▶ [TASK TO CARRY OUT]: State how many lines of the records contain the string "What", treating uppercase and lowercase as distinct. Reply with the number only.

▶ [SOURCE DATA]:
━━━━━━━━━━━━━━━━━━━━
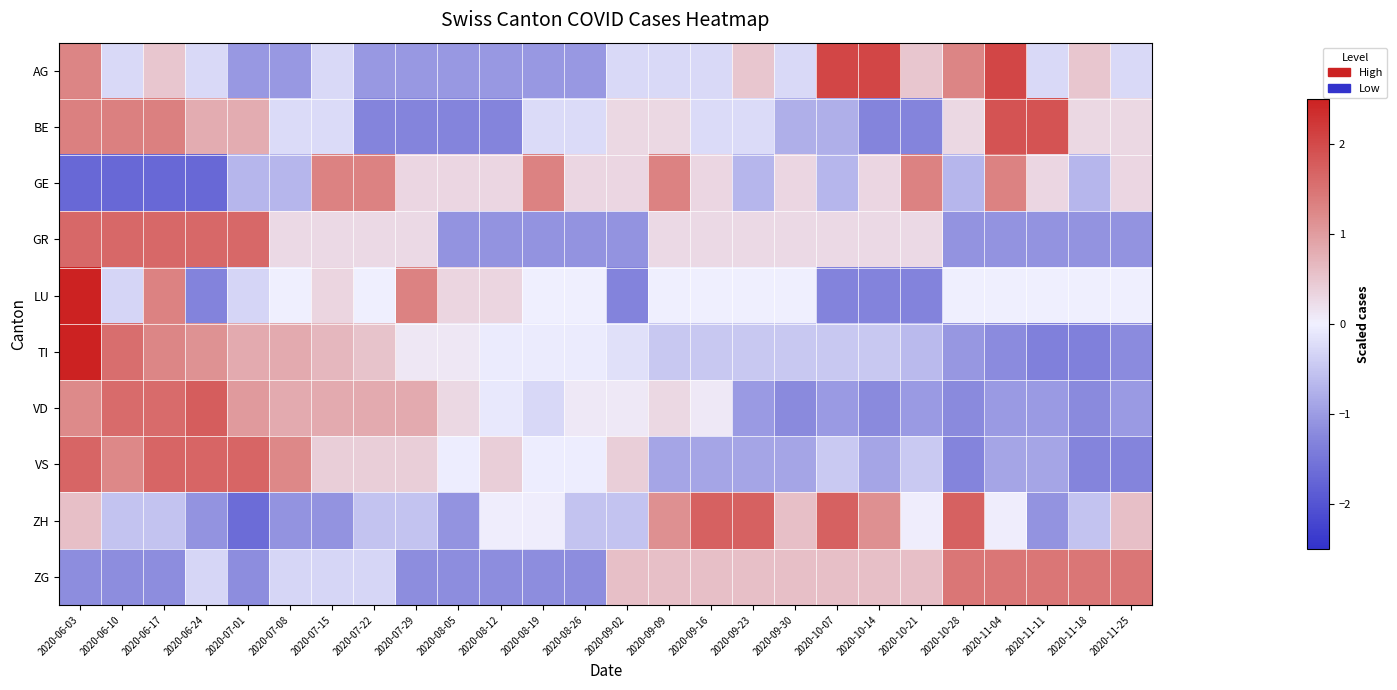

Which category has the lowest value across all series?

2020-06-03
━━━━━━━━━━━━━━━━━━━━
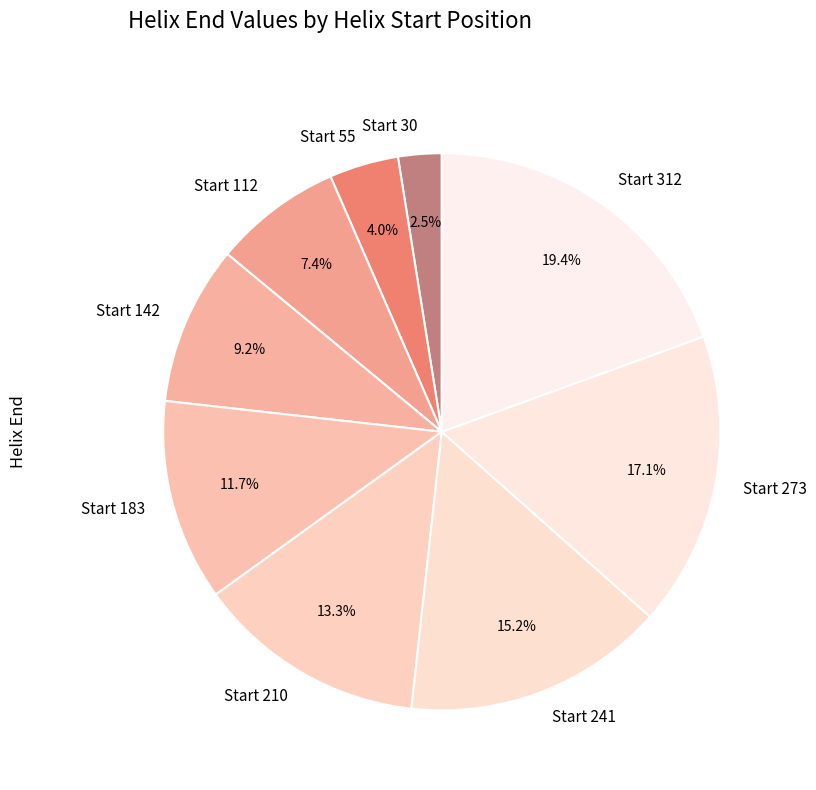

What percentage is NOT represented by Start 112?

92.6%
━━━━━━━━━━━━━━━━━━━━
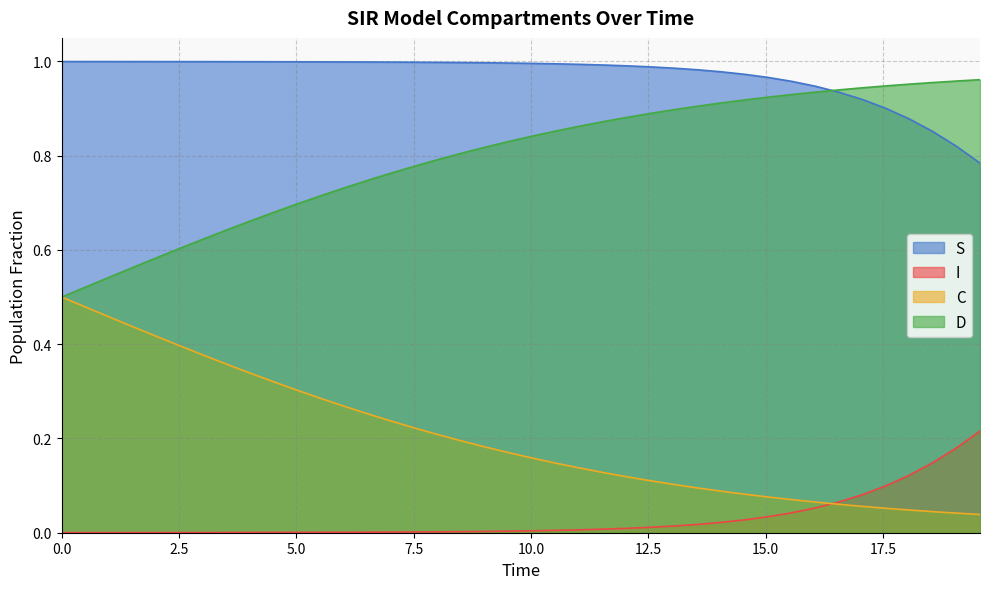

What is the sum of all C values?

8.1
━━━━━━━━━━━━━━━━━━━━
▶ [SOLVED PROBLEM]: 2